╭─ Material to process
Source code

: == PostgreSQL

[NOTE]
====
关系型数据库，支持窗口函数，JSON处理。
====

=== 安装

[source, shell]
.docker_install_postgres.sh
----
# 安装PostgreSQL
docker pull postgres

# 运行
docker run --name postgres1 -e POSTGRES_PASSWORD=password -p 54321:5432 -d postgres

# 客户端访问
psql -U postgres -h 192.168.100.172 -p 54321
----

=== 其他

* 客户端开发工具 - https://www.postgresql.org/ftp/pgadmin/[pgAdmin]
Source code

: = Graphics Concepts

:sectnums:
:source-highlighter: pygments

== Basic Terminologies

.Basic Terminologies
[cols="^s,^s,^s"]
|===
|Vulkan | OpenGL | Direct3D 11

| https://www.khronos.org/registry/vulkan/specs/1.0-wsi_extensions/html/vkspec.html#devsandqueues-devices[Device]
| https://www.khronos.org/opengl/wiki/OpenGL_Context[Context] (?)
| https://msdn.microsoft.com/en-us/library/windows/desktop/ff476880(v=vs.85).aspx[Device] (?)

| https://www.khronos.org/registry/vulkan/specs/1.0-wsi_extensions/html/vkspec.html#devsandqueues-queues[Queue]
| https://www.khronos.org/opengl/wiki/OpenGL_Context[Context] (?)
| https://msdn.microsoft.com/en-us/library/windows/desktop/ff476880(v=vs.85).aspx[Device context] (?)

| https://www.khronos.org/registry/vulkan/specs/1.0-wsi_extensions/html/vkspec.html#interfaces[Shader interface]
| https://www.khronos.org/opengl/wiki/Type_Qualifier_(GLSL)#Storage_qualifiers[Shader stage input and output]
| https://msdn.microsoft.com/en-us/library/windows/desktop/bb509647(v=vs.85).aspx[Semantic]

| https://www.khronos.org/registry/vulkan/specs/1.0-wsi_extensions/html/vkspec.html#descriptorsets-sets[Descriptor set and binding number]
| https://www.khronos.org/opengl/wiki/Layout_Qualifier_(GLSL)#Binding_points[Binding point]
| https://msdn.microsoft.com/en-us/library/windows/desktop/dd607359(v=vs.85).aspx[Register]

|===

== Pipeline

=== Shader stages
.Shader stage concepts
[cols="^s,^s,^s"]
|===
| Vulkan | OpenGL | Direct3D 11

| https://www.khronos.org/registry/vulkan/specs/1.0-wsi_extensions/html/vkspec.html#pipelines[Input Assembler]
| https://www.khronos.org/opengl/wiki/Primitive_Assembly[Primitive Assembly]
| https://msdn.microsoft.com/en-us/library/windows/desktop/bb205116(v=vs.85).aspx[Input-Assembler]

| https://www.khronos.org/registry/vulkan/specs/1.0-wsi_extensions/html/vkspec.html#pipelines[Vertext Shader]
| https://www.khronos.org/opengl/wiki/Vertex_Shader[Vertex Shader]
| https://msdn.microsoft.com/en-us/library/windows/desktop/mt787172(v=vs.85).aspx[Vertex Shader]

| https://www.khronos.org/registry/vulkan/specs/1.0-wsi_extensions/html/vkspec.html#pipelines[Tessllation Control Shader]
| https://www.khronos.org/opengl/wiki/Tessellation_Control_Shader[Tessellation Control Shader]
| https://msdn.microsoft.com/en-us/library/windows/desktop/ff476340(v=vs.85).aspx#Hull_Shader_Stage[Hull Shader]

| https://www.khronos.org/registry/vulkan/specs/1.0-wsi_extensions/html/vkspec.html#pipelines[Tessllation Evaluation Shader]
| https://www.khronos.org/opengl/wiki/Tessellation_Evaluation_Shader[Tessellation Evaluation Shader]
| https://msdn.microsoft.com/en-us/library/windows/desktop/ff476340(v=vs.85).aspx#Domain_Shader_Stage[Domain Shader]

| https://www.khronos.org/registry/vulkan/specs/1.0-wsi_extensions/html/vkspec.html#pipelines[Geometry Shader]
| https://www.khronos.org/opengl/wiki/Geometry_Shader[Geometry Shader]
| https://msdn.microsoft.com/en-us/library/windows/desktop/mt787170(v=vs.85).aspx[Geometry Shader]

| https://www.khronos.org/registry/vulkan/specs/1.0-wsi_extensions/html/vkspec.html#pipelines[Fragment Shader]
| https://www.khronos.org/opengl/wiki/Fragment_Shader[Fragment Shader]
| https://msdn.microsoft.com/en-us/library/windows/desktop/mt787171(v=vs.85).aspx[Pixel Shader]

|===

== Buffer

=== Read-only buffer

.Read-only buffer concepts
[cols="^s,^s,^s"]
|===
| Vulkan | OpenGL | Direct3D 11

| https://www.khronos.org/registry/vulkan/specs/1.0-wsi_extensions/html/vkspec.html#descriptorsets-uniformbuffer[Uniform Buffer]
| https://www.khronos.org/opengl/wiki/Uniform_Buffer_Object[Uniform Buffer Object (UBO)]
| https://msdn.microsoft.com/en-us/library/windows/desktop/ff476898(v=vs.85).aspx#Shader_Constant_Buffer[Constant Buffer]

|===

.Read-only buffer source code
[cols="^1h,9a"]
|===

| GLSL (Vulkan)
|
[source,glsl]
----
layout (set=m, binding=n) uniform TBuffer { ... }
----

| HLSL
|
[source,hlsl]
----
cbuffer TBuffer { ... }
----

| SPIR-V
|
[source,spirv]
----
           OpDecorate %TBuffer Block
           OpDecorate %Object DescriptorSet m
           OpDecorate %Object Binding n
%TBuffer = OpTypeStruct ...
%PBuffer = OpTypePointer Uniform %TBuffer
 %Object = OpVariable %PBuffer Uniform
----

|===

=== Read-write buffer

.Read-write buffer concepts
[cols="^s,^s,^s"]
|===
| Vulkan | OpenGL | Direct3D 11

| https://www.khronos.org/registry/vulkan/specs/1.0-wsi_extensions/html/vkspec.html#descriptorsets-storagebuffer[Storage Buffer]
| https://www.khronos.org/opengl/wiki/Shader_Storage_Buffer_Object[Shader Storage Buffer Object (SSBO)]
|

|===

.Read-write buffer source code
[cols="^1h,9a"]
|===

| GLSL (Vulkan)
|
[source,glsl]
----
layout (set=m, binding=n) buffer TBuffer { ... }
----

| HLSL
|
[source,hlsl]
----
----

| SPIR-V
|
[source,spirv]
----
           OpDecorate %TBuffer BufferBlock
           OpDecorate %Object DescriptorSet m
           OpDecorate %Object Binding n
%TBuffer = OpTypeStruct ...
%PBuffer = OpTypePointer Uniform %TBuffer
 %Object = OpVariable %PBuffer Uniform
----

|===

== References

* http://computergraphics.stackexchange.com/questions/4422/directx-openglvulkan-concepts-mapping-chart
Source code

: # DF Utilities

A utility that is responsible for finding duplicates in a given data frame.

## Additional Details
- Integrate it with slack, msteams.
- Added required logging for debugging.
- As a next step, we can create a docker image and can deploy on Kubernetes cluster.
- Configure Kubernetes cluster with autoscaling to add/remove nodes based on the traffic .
╰─
▶ Directions
Copy the data above exactly. Every line must be included.

▶ Result of the exercise
Source code

: == PostgreSQL

[NOTE]
====
关系型数据库，支持窗口函数，JSON处理。
====

=== 安装

[source, shell]
.docker_install_postgres.sh
----
# 安装PostgreSQL
docker pull postgres

# 运行
docker run --name postgres1 -e POSTGRES_PASSWORD=password -p 54321:5432 -d postgres

# 客户端访问
psql -U postgres -h 192.168.100.172 -p 54321
----

=== 其他

* 客户端开发工具 - https://www.postgresql.org/ftp/pgadmin/[pgAdmin]
Source code

: = Graphics Concepts

:sectnums:
:source-highlighter: pygments

== Basic Terminologies

.Basic Terminologies
[cols="^s,^s,^s"]
|===
|Vulkan | OpenGL | Direct3D 11

| https://www.khronos.org/registry/vulkan/specs/1.0-wsi_extensions/html/vkspec.html#devsandqueues-devices[Device]
| https://www.khronos.org/opengl/wiki/OpenGL_Context[Context] (?)
| https://msdn.microsoft.com/en-us/library/windows/desktop/ff476880(v=vs.85).aspx[Device] (?)

| https://www.khronos.org/registry/vulkan/specs/1.0-wsi_extensions/html/vkspec.html#devsandqueues-queues[Queue]
| https://www.khronos.org/opengl/wiki/OpenGL_Context[Context] (?)
| https://msdn.microsoft.com/en-us/library/windows/desktop/ff476880(v=vs.85).aspx[Device context] (?)

| https://www.khronos.org/registry/vulkan/specs/1.0-wsi_extensions/html/vkspec.html#interfaces[Shader interface]
| https://www.khronos.org/opengl/wiki/Type_Qualifier_(GLSL)#Storage_qualifiers[Shader stage input and output]
| https://msdn.microsoft.com/en-us/library/windows/desktop/bb509647(v=vs.85).aspx[Semantic]

| https://www.khronos.org/registry/vulkan/specs/1.0-wsi_extensions/html/vkspec.html#descriptorsets-sets[Descriptor set and binding number]
| https://www.khronos.org/opengl/wiki/Layout_Qualifier_(GLSL)#Binding_points[Binding point]
| https://msdn.microsoft.com/en-us/library/windows/desktop/dd607359(v=vs.85).aspx[Register]

|===

== Pipeline

=== Shader stages
.Shader stage concepts
[cols="^s,^s,^s"]
|===
| Vulkan | OpenGL | Direct3D 11

| https://www.khronos.org/registry/vulkan/specs/1.0-wsi_extensions/html/vkspec.html#pipelines[Input Assembler]
| https://www.khronos.org/opengl/wiki/Primitive_Assembly[Primitive Assembly]
| https://msdn.microsoft.com/en-us/library/windows/desktop/bb205116(v=vs.85).aspx[Input-Assembler]

| https://www.khronos.org/registry/vulkan/specs/1.0-wsi_extensions/html/vkspec.html#pipelines[Vertext Shader]
| https://www.khronos.org/opengl/wiki/Vertex_Shader[Vertex Shader]
| https://msdn.microsoft.com/en-us/library/windows/desktop/mt787172(v=vs.85).aspx[Vertex Shader]

| https://www.khronos.org/registry/vulkan/specs/1.0-wsi_extensions/html/vkspec.html#pipelines[Tessllation Control Shader]
| https://www.khronos.org/opengl/wiki/Tessellation_Control_Shader[Tessellation Control Shader]
| https://msdn.microsoft.com/en-us/library/windows/desktop/ff476340(v=vs.85).aspx#Hull_Shader_Stage[Hull Shader]

| https://www.khronos.org/registry/vulkan/specs/1.0-wsi_extensions/html/vkspec.html#pipelines[Tessllation Evaluation Shader]
| https://www.khronos.org/opengl/wiki/Tessellation_Evaluation_Shader[Tessellation Evaluation Shader]
| https://msdn.microsoft.com/en-us/library/windows/desktop/ff476340(v=vs.85).aspx#Domain_Shader_Stage[Domain Shader]

| https://www.khronos.org/registry/vulkan/specs/1.0-wsi_extensions/html/vkspec.html#pipelines[Geometry Shader]
| https://www.khronos.org/opengl/wiki/Geometry_Shader[Geometry Shader]
| https://msdn.microsoft.com/en-us/library/windows/desktop/mt787170(v=vs.85).aspx[Geometry Shader]

| https://www.khronos.org/registry/vulkan/specs/1.0-wsi_extensions/html/vkspec.html#pipelines[Fragment Shader]
| https://www.khronos.org/opengl/wiki/Fragment_Shader[Fragment Shader]
| https://msdn.microsoft.com/en-us/library/windows/desktop/mt787171(v=vs.85).aspx[Pixel Shader]

|===

== Buffer

=== Read-only buffer

.Read-only buffer concepts
[cols="^s,^s,^s"]
|===
| Vulkan | OpenGL | Direct3D 11

| https://www.khronos.org/registry/vulkan/specs/1.0-wsi_extensions/html/vkspec.html#descriptorsets-uniformbuffer[Uniform Buffer]
| https://www.khronos.org/opengl/wiki/Uniform_Buffer_Object[Uniform Buffer Object (UBO)]
| https://msdn.microsoft.com/en-us/library/windows/desktop/ff476898(v=vs.85).aspx#Shader_Constant_Buffer[Constant Buffer]

|===

.Read-only buffer source code
[cols="^1h,9a"]
|===

| GLSL (Vulkan)
|
[source,glsl]
----
layout (set=m, binding=n) uniform TBuffer { ... }
----

| HLSL
|
[source,hlsl]
----
cbuffer TBuffer { ... }
----

| SPIR-V
|
[source,spirv]
----
           OpDecorate %TBuffer Block
           OpDecorate %Object DescriptorSet m
           OpDecorate %Object Binding n
%TBuffer = OpTypeStruct ...
%PBuffer = OpTypePointer Uniform %TBuffer
 %Object = OpVariable %PBuffer Uniform
----

|===

=== Read-write buffer

.Read-write buffer concepts
[cols="^s,^s,^s"]
|===
| Vulkan | OpenGL | Direct3D 11

| https://www.khronos.org/registry/vulkan/specs/1.0-wsi_extensions/html/vkspec.html#descriptorsets-storagebuffer[Storage Buffer]
| https://www.khronos.org/opengl/wiki/Shader_Storage_Buffer_Object[Shader Storage Buffer Object (SSBO)]
|

|===

.Read-write buffer source code
[cols="^1h,9a"]
|===

| GLSL (Vulkan)
|
[source,glsl]
----
layout (set=m, binding=n) buffer TBuffer { ... }
----

| HLSL
|
[source,hlsl]
----
----

| SPIR-V
|
[source,spirv]
----
           OpDecorate %TBuffer BufferBlock
           OpDecorate %Object DescriptorSet m
           OpDecorate %Object Binding n
%TBuffer = OpTypeStruct ...
%PBuffer = OpTypePointer Uniform %TBuffer
 %Object = OpVariable %PBuffer Uniform
----

|===

== References

* http://computergraphics.stackexchange.com/questions/4422/directx-openglvulkan-concepts-mapping-chart
Source code

: # DF Utilities

A utility that is responsible for finding duplicates in a given data frame.

## Additional Details
- Integrate it with slack, msteams.
- Added required logging for debugging.
- As a next step, we can create a docker image and can deploy on Kubernetes cluster.
- Configure Kubernetes cluster with autoscaling to add/remove nodes based on the traffic .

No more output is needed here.